[begin Dataset excerpts]

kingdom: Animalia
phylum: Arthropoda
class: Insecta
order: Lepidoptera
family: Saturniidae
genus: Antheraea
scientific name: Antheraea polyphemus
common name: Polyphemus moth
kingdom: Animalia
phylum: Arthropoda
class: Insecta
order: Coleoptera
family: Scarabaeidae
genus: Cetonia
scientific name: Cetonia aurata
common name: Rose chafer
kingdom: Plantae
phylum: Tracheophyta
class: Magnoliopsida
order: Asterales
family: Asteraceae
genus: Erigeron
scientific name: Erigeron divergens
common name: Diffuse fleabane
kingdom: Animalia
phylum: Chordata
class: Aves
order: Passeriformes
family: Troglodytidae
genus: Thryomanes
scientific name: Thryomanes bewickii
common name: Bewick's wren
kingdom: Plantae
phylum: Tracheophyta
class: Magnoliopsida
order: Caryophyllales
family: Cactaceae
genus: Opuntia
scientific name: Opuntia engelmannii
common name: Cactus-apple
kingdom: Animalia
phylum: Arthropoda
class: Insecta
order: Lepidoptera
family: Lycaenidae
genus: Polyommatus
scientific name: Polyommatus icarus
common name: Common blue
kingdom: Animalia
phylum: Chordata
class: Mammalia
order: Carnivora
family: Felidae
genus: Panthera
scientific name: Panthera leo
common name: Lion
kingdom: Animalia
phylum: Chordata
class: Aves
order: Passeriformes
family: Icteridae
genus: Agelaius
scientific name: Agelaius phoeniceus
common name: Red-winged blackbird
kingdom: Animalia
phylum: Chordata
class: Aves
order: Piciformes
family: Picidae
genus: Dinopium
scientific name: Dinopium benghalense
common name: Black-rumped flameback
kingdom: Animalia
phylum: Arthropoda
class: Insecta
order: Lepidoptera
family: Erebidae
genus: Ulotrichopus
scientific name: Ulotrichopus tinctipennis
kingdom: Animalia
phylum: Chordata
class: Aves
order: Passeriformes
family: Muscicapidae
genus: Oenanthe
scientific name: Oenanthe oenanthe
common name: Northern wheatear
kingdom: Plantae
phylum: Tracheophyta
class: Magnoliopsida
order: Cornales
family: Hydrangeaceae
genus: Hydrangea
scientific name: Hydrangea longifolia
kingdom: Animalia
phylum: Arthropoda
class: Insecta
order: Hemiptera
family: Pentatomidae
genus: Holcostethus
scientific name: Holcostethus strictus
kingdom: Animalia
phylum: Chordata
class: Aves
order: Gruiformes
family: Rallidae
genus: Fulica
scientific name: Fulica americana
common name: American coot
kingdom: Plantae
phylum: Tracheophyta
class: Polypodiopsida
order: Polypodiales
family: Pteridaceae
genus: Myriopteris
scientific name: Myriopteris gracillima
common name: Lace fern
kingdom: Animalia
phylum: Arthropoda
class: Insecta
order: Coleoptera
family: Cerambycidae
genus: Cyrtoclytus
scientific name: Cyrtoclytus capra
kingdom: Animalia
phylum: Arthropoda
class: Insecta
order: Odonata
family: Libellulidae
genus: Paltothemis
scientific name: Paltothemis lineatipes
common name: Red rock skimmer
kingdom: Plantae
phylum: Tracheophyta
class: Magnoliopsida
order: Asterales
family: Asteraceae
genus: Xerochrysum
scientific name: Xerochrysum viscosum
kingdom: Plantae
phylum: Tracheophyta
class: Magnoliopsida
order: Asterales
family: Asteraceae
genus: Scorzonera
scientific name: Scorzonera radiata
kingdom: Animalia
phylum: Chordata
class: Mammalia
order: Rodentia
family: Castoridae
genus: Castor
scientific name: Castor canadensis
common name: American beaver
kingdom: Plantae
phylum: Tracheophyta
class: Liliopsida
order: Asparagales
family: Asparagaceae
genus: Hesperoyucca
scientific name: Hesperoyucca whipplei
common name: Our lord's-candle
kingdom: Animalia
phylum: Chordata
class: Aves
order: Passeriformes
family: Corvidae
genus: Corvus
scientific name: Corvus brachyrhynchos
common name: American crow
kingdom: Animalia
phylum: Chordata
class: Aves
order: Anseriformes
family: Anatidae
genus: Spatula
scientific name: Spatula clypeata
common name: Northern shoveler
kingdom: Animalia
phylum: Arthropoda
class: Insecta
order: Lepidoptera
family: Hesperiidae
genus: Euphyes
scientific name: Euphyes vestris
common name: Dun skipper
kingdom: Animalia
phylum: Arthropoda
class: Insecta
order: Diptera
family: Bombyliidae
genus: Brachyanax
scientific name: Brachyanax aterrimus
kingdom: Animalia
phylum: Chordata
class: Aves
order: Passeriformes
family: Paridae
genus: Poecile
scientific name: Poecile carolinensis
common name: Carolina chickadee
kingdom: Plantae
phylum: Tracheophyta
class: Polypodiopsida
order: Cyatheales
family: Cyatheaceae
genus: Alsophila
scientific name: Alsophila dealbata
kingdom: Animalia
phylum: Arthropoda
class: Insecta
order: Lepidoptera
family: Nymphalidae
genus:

[end Dataset excerpts]

● **Aim**: Reproduce the entries word for word, beginning with their first line and continuing through the line that contains "scientific name: Ulotrichopus tinctipennis", including both of those lines.

● **Solution below**:
kingdom: Animalia
phylum: Arthropoda
class: Insecta
order: Lepidoptera
family: Saturniidae
genus: Antheraea
scientific name: Antheraea polyphemus
common name: Polyphemus moth
kingdom: Animalia
phylum: Arthropoda
class: Insecta
order: Coleoptera
family: Scarabaeidae
genus: Cetonia
scientific name: Cetonia aurata
common name: Rose chafer
kingdom: Plantae
phylum: Tracheophyta
class: Magnoliopsida
order: Asterales
family: Asteraceae
genus: Erigeron
scientific name: Erigeron divergens
common name: Diffuse fleabane
kingdom: Animalia
phylum: Chordata
class: Aves
order: Passeriformes
family: Troglodytidae
genus: Thryomanes
scientific name: Thryomanes bewickii
common name: Bewick's wren
kingdom: Plantae
phylum: Tracheophyta
class: Magnoliopsida
order: Caryophyllales
family: Cactaceae
genus: Opuntia
scientific name: Opuntia engelmannii
common name: Cactus-apple
kingdom: Animalia
phylum: Arthropoda
class: Insecta
order: Lepidoptera
family: Lycaenidae
genus: Polyommatus
scientific name: Polyommatus icarus
common name: Common blue
kingdom: Animalia
phylum: Chordata
class: Mammalia
order: Carnivora
family: Felidae
genus: Panthera
scientific name: Panthera leo
common name: Lion
kingdom: Animalia
phylum: Chordata
class: Aves
order: Passeriformes
family: Icteridae
genus: Agelaius
scientific name: Agelaius phoeniceus
common name: Red-winged blackbird
kingdom: Animalia
phylum: Chordata
class: Aves
order: Piciformes
family: Picidae
genus: Dinopium
scientific name: Dinopium benghalense
common name: Black-rumped flameback
kingdom: Animalia
phylum: Arthropoda
class: Insecta
order: Lepidoptera
family: Erebidae
genus: Ulotrichopus
scientific name: Ulotrichopus tinctipennis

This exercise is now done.